Flow chart of our method of bounding the guessing probability.

The first Quantum Key Distribution (QKD) protocol has been proposed by Bennett and Brassard in 1984. Since then, the security of QKD has always been the central issue in the quantum cryptographic field. Trace distance is a very important security criterion. It provides the universal composable security, which can guarantee the security of key regardless of its application such as one-time pad (OTP). This is why many studies choose trace distance for the security criterion.

In a classical practical cryptosystem, the impact of guessing probability on security is very important. Specifically, the key generated by the QKD protocol is not based on the presumed hardness of mathematical problems; thus, the eavesdropper Eve can only guess the final key via the measurement result of her probe. The guessing probability intuitively describes the probability that Eve can correctly guess the final key, which can reflect the number of guesses that Eve requires to obtain the final key.

They have been few studies on the guessing probability of QKD. Because there are more rigorous security criterions, such as the trace distance, which gives the composable security.
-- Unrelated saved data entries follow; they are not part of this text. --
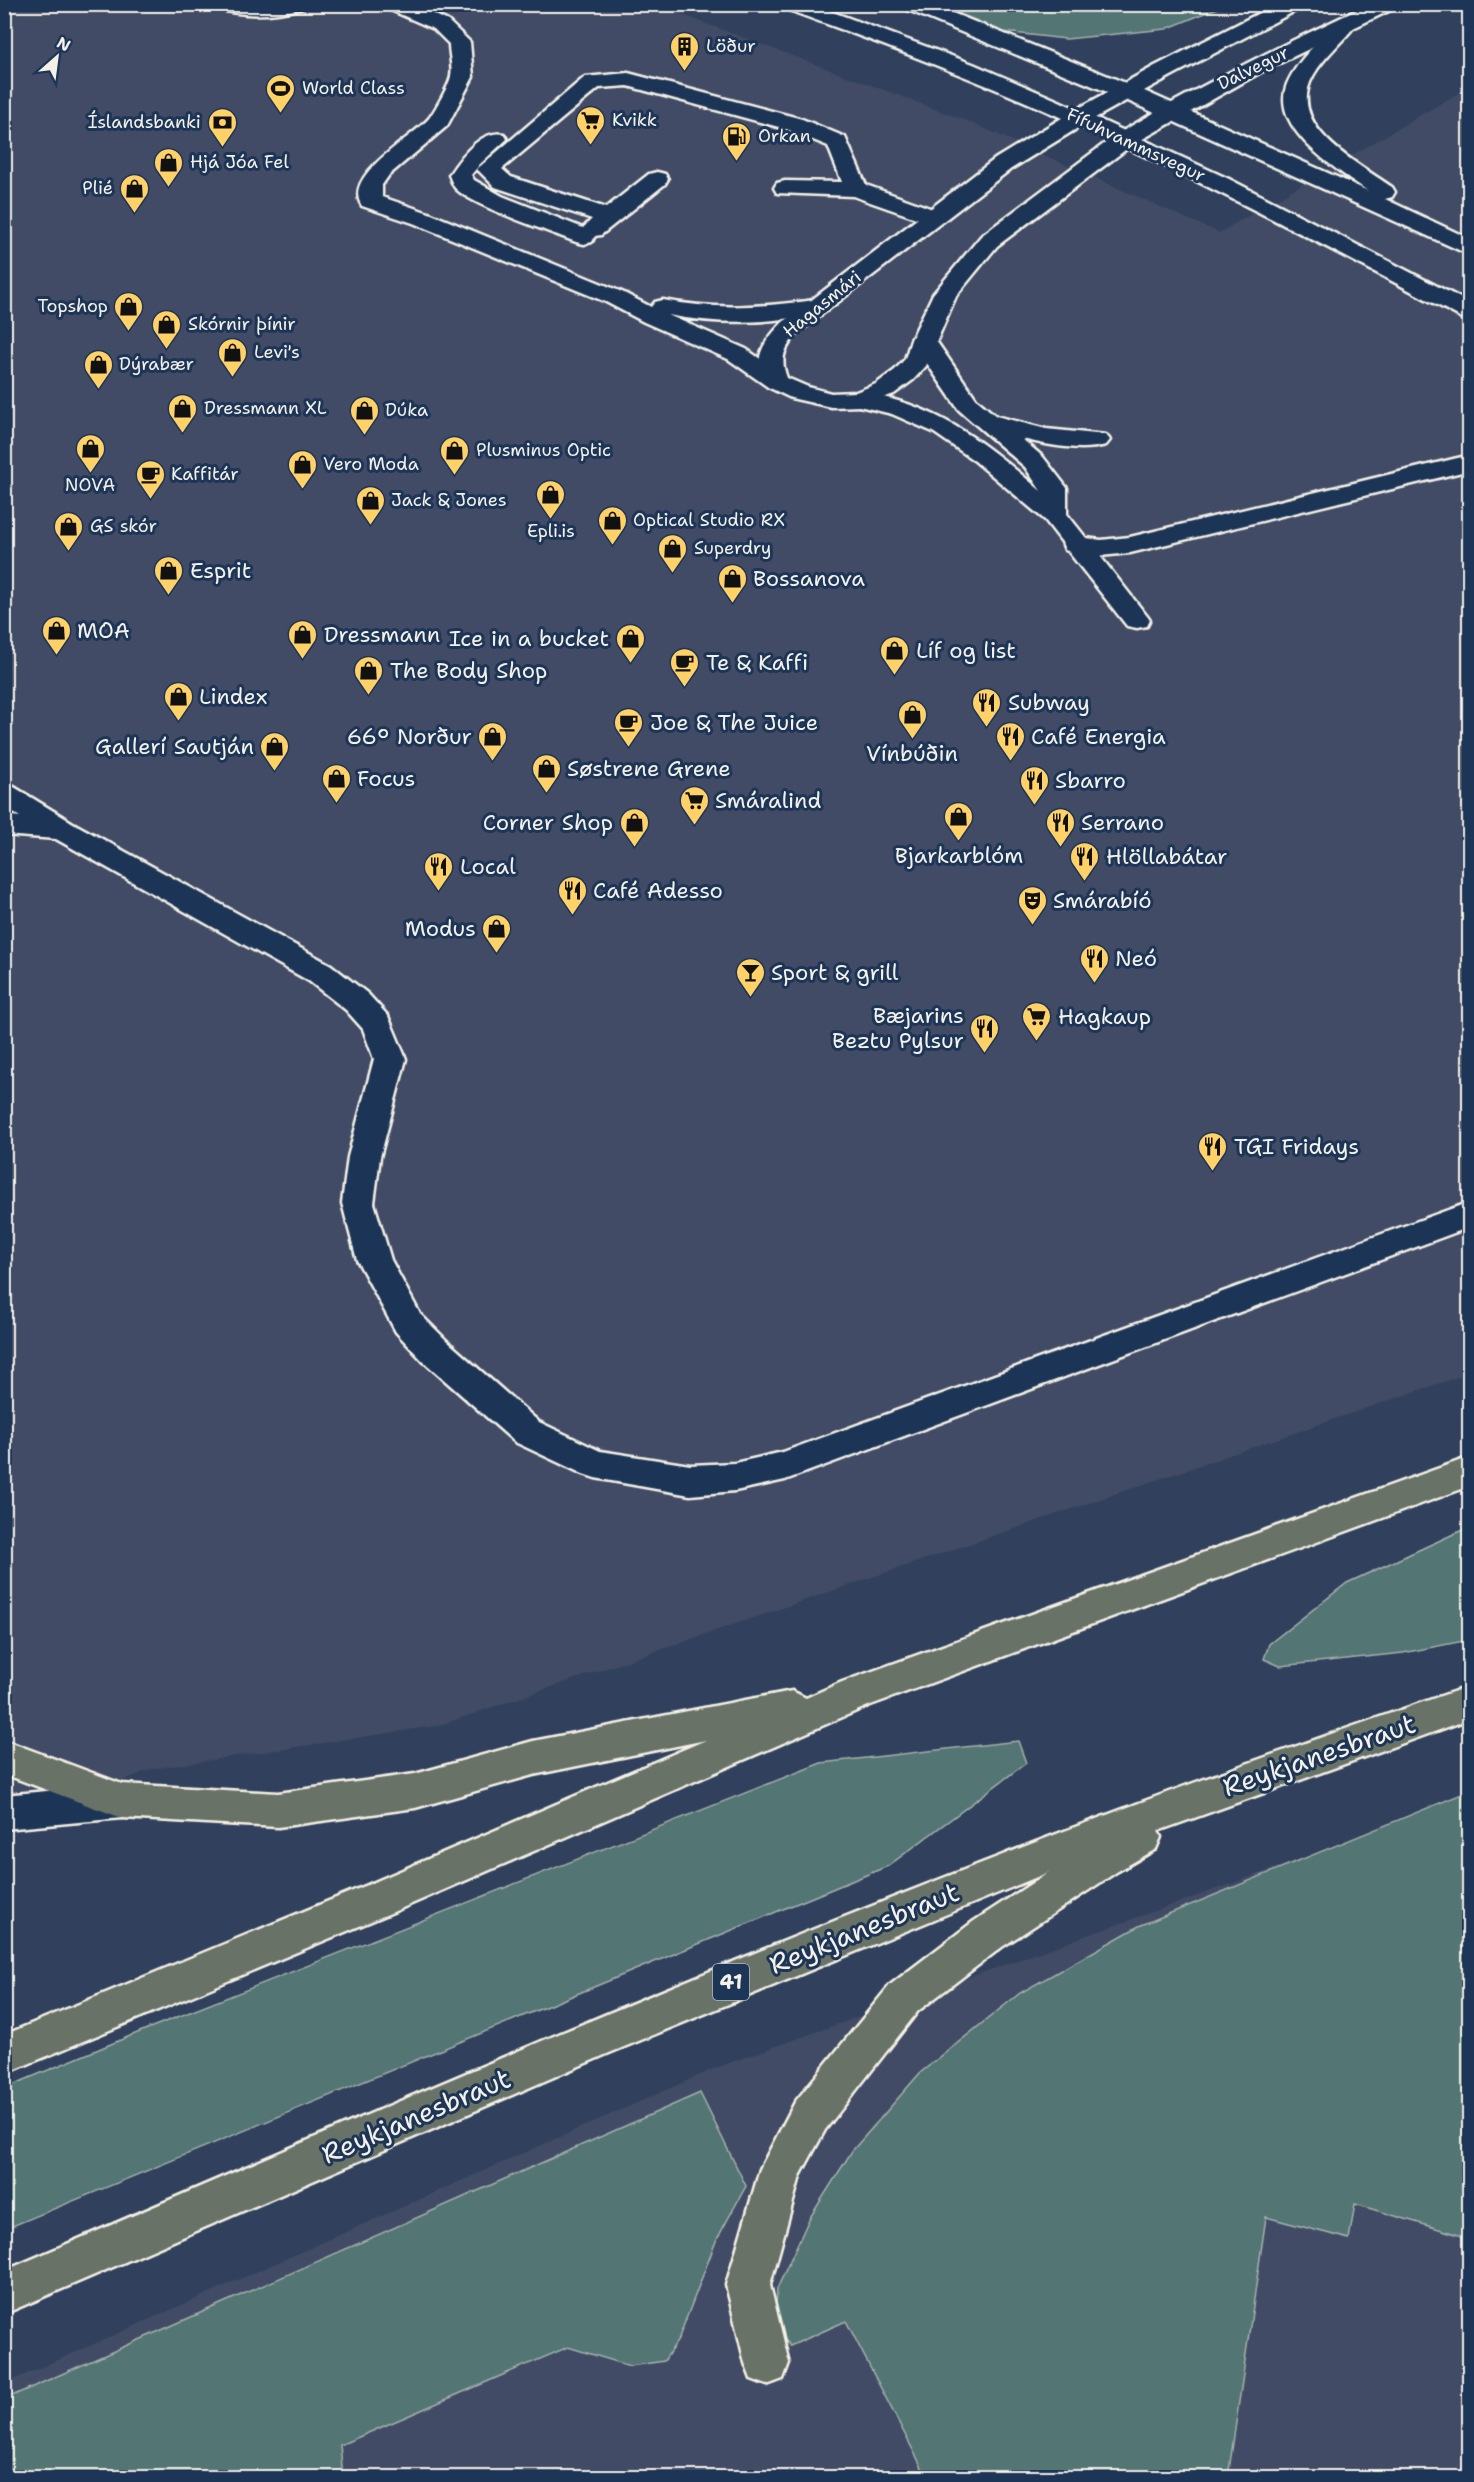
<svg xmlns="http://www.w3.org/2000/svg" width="1474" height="2482" viewBox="0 0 1474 2482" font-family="'Shantell Sans',sans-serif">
  <rect width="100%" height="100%" fill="#31415d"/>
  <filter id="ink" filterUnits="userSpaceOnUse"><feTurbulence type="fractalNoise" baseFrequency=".0167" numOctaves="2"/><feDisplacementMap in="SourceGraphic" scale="12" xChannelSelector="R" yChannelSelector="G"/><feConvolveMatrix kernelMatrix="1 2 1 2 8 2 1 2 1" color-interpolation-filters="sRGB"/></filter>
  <g filter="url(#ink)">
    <path fill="#434c65" d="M5,5H656L967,121L1219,233L1469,87V1373L440,1725L151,1769L5,1830Z
      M1469,1799V2477H5L4,2384L718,2067Z"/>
    <path fill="#537473" stroke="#a4b2ae" stroke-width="1.5" d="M938,5H1225L1166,29L1066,39L1004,32Z
      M1469,1527V1640L1403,1653L1280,1666L1264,1659L1269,1644L1347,1583Z
      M1018,1741L1026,1763L888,1866L5,2229V2088L147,2029L821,1763Z
      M1469,1791V2238L1355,2204L1349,2239L1266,2217L1228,2477H927L846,2321L790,2346L775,2325L777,2289L809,2219L852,2151L920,2073L1020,1993L1139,1926Z
      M700,2093L746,2186L716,2241L678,2340L664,2361L630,2366L568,2347L340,2445L343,2477H5V2399Z"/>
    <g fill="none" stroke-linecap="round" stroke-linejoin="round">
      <defs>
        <path id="service" d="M210,4H306L303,8C271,16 245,17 213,8Z
          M383,4H412L448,21L470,42L473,77L447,126L389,175L382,185V197L429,213L622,292L651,307L655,302L663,300C714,310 763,307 815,300L823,302L827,307L823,312C773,324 718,325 668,315L746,349L786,377L789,382L786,387L777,389L768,387L728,359L644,322L606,302L413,223L362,206C341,175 415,137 430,117C435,110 450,84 451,76C453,66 449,54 449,44L434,29L386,8Z
          M628,73L802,119L845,137L866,185L941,212L944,217L941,222L933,224L853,196L777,193L774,188L777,183L785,181L842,182L828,146L786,129L628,86L599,88L502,169L511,177L606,208L649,174L657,172L665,174L668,179L665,184L601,235L595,236L592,242L584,244L576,242C549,231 472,206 455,188C452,184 451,179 449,175C460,158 481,129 504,134L507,139L480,164L471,175L474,180L502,196L583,228L592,219L495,187L477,169L585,77Z
          M923,333L932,335L977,400L996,416L1046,429L1106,435L1110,440L1106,445C1080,452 1048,445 1022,439L1043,457L1067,488V514L1086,538L1101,540L1130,537L1470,455V470L1130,553L1100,556L1150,620L1147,626L1137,628L1127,626L1068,551L1065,550L1062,542L1045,520L975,461L933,432L892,414L851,404L848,399L851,394C864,391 875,395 887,398C949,413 994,451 1041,491L1025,467L959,410L911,340L914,335Z
          M4,785L14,787L73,823L331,965L368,994L388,1016L406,1059L380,1157L374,1203L391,1260L420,1314L447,1341L539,1422L600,1451L690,1465L735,1463L783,1452L1470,1202V1227L785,1480L735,1491L690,1495L595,1478L583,1474L515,1442L423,1361L396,1332L357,1260L342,1203L348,1157L374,1059L363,1029L346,1010L309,981L56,839L4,835V815L20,817L4,807Z
          M122,1784L136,1789L141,1801L136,1813L122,1818L4,1829V1795Z"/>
        <path id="minor" d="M1078,111L1086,113L1089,118L1086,123L1011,169L799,332C785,347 779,357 787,378L808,387L831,393L856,392L876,384L895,370L905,359L911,340L933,294L981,236L1116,135L1124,133L1132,135L1135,140L1132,145L997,246L956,296L926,366L913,380L894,394L860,406L831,407L791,398L768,387C750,361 763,342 783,322L995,159L1070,113Z"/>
        <path id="tertiary" d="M1277,4H1304L1301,8L1171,76L1086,123L1078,125L1070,123L1067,118L1070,113L1155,66Z
          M1370,4H1398L1395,8L1261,72L1132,145L1124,147L1116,145L1113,140L1116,135C1198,86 1283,44 1370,4Z"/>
        <path id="secondary" d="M780,4H811L973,64L1059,101L1229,179L1470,303V320L1462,318C1324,245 1187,173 1044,110C958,72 871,40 783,8Z
          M900,4H930L1133,86L1368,191C1338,170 1269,129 1287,84C1298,59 1321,39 1339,19L1346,17L1353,19L1357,23C1343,42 1324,56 1313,76C1285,127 1358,163 1392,187L1395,192L1392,197L1385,199L1470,239V255L1117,96L903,8Z"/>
        <path id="trunk" d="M1470,1457V1486L868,1706L393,1912L4,2074V2035L365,1886L706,1740L533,1775L415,1808L278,1827L122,1818L4,1774V1740L122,1784L278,1793L415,1774L533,1741L792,1691L806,1698L842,1682Z
          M1470,1686V1719L1158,1831L1161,1837L1156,1849L1118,1871L1002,1947L918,2011L825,2130L800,2176L770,2285L789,2363L783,2379L767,2385L751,2379L745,2363L726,2285L760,2169L795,2102L890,1985L974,1921L1049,1872L607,2054L4,2314V2271C335,2129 664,1985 1000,1856C1155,1795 1312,1740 1470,1686Z"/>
      </defs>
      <use href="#service" stroke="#f4f1e8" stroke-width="5"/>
      <use href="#minor" stroke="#f4f1e8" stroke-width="5"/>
      <use href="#tertiary" stroke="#f4f1e8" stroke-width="5"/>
      <use href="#secondary" stroke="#f4f1e8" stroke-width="5"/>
      <use href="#trunk" stroke="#f4f1e8" stroke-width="5"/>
      <use href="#service" fill="#1d3557" fill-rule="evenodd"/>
      <use href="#minor" fill="#1d3557" fill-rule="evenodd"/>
      <use href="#tertiary" fill="#1d3557" fill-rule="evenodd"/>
      <use href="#secondary" fill="#1d3557" fill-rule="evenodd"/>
      <use href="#trunk" fill="#697266" fill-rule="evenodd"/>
    </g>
  </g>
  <defs>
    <symbol id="building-pin" viewBox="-11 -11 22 30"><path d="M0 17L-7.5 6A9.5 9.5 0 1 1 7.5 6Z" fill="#ffd166" stroke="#1d3557"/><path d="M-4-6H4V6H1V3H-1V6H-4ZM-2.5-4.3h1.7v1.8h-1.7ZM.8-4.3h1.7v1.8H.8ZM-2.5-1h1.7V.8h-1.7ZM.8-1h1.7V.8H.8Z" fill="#111"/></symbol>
    <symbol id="stadium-pin" viewBox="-11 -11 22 30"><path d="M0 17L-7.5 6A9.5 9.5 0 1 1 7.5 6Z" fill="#ffd166" stroke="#1d3557"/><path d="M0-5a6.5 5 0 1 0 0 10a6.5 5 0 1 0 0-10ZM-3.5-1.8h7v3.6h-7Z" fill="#111"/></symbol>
    <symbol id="supermarket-pin" viewBox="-11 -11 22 30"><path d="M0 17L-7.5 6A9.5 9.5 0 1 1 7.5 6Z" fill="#ffd166" stroke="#1d3557"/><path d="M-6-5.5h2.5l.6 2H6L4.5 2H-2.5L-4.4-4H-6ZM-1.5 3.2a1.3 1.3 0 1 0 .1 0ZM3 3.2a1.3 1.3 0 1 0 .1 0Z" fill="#111"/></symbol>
    <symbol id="bank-pin" viewBox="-11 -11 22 30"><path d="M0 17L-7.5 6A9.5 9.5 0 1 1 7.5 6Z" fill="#ffd166" stroke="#1d3557"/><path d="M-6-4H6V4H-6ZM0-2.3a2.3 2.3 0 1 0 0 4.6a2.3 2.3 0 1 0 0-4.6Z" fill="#111"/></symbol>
    <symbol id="fuel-pin" viewBox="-11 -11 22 30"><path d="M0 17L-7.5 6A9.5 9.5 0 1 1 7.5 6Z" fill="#ffd166" stroke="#1d3557"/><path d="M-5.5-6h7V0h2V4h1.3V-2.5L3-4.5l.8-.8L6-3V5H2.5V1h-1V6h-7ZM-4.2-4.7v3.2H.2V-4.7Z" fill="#111"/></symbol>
    <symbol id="shop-pin" viewBox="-11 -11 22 30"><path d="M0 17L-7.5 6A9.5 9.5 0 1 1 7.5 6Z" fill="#ffd166" stroke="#1d3557"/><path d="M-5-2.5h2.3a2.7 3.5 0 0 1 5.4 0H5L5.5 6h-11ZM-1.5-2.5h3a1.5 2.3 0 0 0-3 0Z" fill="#111"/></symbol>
    <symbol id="cafe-pin" viewBox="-11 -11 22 30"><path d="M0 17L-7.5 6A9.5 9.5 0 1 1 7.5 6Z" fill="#ffd166" stroke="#1d3557"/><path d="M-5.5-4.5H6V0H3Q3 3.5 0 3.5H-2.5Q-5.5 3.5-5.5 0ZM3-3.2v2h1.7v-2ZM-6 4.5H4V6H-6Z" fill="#111"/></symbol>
    <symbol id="restaurant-pin" viewBox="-11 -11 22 30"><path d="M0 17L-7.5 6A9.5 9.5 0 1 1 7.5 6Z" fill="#ffd166" stroke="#1d3557"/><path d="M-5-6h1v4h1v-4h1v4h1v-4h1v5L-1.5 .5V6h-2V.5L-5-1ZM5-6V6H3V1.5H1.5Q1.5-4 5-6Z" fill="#111"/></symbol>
    <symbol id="theatre-pin" viewBox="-11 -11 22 30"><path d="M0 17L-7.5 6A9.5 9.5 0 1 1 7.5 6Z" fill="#ffd166" stroke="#1d3557"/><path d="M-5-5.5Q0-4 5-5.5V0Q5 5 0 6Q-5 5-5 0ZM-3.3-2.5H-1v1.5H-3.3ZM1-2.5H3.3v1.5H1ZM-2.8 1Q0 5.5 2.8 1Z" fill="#111"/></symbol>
    <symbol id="bar-pin" viewBox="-11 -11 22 30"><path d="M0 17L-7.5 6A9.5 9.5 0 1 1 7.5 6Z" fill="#ffd166" stroke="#1d3557"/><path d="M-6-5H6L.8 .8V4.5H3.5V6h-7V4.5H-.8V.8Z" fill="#111"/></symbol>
  </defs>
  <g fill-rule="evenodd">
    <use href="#building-pin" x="668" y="30" width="33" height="45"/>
    <use href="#stadium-pin" x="264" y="72" width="33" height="45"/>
    <use href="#supermarket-pin" x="574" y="104" width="33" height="45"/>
    <use href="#bank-pin" x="206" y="106" width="33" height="45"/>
    <use href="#fuel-pin" x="720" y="120" width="33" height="45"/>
    <use href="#shop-pin" x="152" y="146" width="33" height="45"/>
    <use href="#shop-pin" x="118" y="172" width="33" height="45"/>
    <use href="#shop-pin" x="112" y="290" width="33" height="45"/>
    <use href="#shop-pin" x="150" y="308" width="33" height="45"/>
    <use href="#shop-pin" x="216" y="336" width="33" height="45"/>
    <use href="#shop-pin" x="82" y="348" width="33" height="45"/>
    <use href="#shop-pin" x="166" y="392" width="33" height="45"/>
    <use href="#shop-pin" x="348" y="394" width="33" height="45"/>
    <use href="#shop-pin" x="74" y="432" width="33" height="45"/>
    <use href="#shop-pin" x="438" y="434" width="33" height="45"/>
    <use href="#shop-pin" x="286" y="448" width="33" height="45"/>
    <use href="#cafe-pin" x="134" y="458" width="33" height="45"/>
    <use href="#shop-pin" x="534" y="478" width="33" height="45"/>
    <use href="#shop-pin" x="354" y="484" width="33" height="45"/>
    <use href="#shop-pin" x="596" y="504" width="33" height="45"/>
    <use href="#shop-pin" x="52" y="510" width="33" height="45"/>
    <use href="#shop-pin" x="656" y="532" width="33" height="45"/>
    <use href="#shop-pin" x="152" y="554" width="33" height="45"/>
    <use href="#shop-pin" x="716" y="562" width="33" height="45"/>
    <use href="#shop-pin" x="40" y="614" width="33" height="45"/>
    <use href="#shop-pin" x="286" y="618" width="33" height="45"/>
    <use href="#shop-pin" x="614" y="622" width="33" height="45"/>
    <use href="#shop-pin" x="878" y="634" width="33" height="45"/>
    <use href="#cafe-pin" x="668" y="646" width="33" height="45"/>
    <use href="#shop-pin" x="352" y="654" width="33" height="45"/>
    <use href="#shop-pin" x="162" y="680" width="33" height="45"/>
    <use href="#restaurant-pin" x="970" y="686" width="33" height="45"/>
    <use href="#shop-pin" x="896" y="698" width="33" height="45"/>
    <use href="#cafe-pin" x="612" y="706" width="33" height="45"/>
    <use href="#shop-pin" x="476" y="720" width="33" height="45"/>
    <use href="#restaurant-pin" x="994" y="720" width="33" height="45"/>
    <use href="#shop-pin" x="258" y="730" width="33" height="45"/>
    <use href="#shop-pin" x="530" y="752" width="33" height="45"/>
    <use href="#shop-pin" x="320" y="762" width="33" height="45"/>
    <use href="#restaurant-pin" x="1018" y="764" width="33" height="45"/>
    <use href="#supermarket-pin" x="678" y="784" width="33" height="45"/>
    <use href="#shop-pin" x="942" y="800" width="33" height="45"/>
    <use href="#shop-pin" x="618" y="806" width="33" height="45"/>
    <use href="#restaurant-pin" x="1044" y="806" width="33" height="45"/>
    <use href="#restaurant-pin" x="1068" y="840" width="33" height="45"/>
    <use href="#restaurant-pin" x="422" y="850" width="33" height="45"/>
    <use href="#restaurant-pin" x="556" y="874" width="33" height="45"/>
    <use href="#theatre-pin" x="1016" y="884" width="33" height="45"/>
    <use href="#shop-pin" x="480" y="912" width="33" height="45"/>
    <use href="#restaurant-pin" x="1078" y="942" width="33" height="45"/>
    <use href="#bar-pin" x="734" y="956" width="33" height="45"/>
    <use href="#supermarket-pin" x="1020" y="1000" width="33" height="45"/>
    <use href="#restaurant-pin" x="968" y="1012" width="33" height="45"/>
    <use href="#restaurant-pin" x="1196" y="1130" width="33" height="45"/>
  </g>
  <g text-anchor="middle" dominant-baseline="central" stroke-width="6" stroke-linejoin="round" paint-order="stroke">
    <g font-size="18" fill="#f4f1e8" stroke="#1d3557" text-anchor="start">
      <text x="706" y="46">Löður</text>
      <text x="302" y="88">World Class</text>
      <text x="612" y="120">Kvikk</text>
      <text x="201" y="122" text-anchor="end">Íslandsbanki</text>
      <text x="758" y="136">Orkan</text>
      <text x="190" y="162">Hjá Jóa Fel</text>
      <text x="113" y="188" text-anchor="end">Plié</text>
      <text x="108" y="306" text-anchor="end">Topshop</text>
      <text x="188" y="324">Skórnir þínir</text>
      <text x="254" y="352">Levi's</text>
      <text x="119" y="364">Dýrabær</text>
      <text x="204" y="408">Dressmann XL</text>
      <text x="385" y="410">Dúka</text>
      <text x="476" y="450">Plusminus Optic</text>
      <text x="323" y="464">Vero Moda</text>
      <text x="171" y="474">Kaffitár</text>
      <text x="90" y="485" text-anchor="middle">NOVA</text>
      <text x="391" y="500">Jack &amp; Jones</text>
      <text x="633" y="520">Optical Studio RX</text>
      <text x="90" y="526">GS skór</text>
      <text x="551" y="531" text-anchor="middle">Epli.is</text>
      <text x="694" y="548">Superdry</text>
    </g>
    <g font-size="18" fill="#f4f1e8" stroke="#1d3557">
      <text transform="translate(1253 68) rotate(-26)">Dalvegur</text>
      <text transform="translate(1136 145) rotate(25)">Fífuhvammsvegur</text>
      <text transform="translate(822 304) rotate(-39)">Hagasmári</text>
    </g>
    <rect fill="#1d3557" stroke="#b4b9bc" stroke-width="1.5" x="713" y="1964" width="36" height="36" rx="4.5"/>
    <g font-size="21" font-weight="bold" fill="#f4f1e8">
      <text x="731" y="1982">41</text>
    </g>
    <g font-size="22" fill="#f4f1e8" stroke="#1d3557" text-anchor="start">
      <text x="190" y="570">Esprit</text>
      <text x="753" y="578">Bossanova</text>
      <text x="77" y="630">MOA</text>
      <text x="324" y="634">Dressmann</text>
      <text x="609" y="638" text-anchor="end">Ice in a bucket</text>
      <text x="916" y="650">Líf og list</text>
      <text x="706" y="662">Te &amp; Kaffi</text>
      <text x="390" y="670">The Body Shop</text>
      <text x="199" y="696">Lindex</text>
      <text x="1008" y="702">Subway</text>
      <text x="650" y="722">Joe &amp; The Juice</text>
      <text x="472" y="736" text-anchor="end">66° Norður</text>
      <text x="1031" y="736">Café Energia</text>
      <text x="254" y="746" text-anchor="end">Gallerí Sautján</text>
      <text x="912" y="753" text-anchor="middle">Vínbúðin</text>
      <text x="567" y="768">Søstrene Grene</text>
      <text x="357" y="778">Focus</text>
      <text x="1055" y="780">Sbarro</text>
      <text x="715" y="800">Smáralind</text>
      <text x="613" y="822" text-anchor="end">Corner Shop</text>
      <text x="1081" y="822">Serrano</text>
      <text x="959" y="855" text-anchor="middle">Bjarkarblóm</text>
      <text x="1106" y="856">Hlöllabátar</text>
      <text x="460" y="866">Local</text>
      <text x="593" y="890">Café Adesso</text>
      <text x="1053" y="900">Smárabíó</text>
      <text x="476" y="928" text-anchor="end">Modus</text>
      <text x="1115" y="958">Neó</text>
      <text x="771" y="972">Sport &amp; grill</text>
      <text x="964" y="1015" text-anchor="end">Bæjarins<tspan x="964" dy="25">Beztu Pylsur</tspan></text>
      <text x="1058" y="1016">Hagkaup</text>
      <text x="1234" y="1146">TGI Fridays</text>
    </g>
    <g font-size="27" fill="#f4f1e8" stroke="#1d3557">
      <text transform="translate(1319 1755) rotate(-19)">Reykjanesbraut</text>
      <text transform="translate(864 1928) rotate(-22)">Reykjanesbraut</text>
      <text transform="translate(416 2116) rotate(-23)">Reykjanesbraut</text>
    </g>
  </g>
  <rect width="1474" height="2482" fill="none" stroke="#1d3557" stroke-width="24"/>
  <rect x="12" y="12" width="1450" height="2458" fill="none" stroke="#f4f1e8" stroke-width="2" filter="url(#ink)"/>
  <g transform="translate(57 57) rotate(28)" stroke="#1d3557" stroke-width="4.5" paint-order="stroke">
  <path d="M0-4.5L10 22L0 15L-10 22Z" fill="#f4f1e8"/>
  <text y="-9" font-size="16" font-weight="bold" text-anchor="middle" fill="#f4f1e8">N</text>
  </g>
</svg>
This makes the theoretical foundation for security of QKD crucially important. However, in the real application of QKD projects, customers often ask the question of guessing probability. The existing prior art results cannot give them a satisfactory upper bound. Consequently, some people questioned the security of QKD by relying on the prior art results of guessing probability. For example, according to the existing result, the guessing probability of the ε-secure key is approximately 10−9 if ε is approximately 10−9. From the perspective of guessing probability, the security of the value 10−9 is equivalent to that of a 30 perfect bits. The existing classical computer systems can easily crack such key. In practice, it is not unusual to request a much smaller guessing probability such as 10−100 or 10−1000. Therefore, it is beneficial to find a more tightened upper bound of guessing probability.

On the basis of the existing trace distance result, the researchers have presented a simple and efficient method to tighten the upper bound of the guessing probability. The guessing probability of the final key k can be upper bounded by the guessing probability of another key 𝐤′, if 𝐤′ can be mapped from the final key k. Compared with the known methods, their result is more tightened by thousands of orders of magnitude. For example, given a 10−9-secure key from the sifted key, the upper bound of the guessing probability obtained using our method is 2 × 10−3277. This value is smaller than the existing result 10−9 by more than 3000 orders of magnitude.

Their result shows that from the perspective of guessing probability, the performance of the existing trace distance security is actually much better than what was assumed in the past.

The study has been published in Nature npj.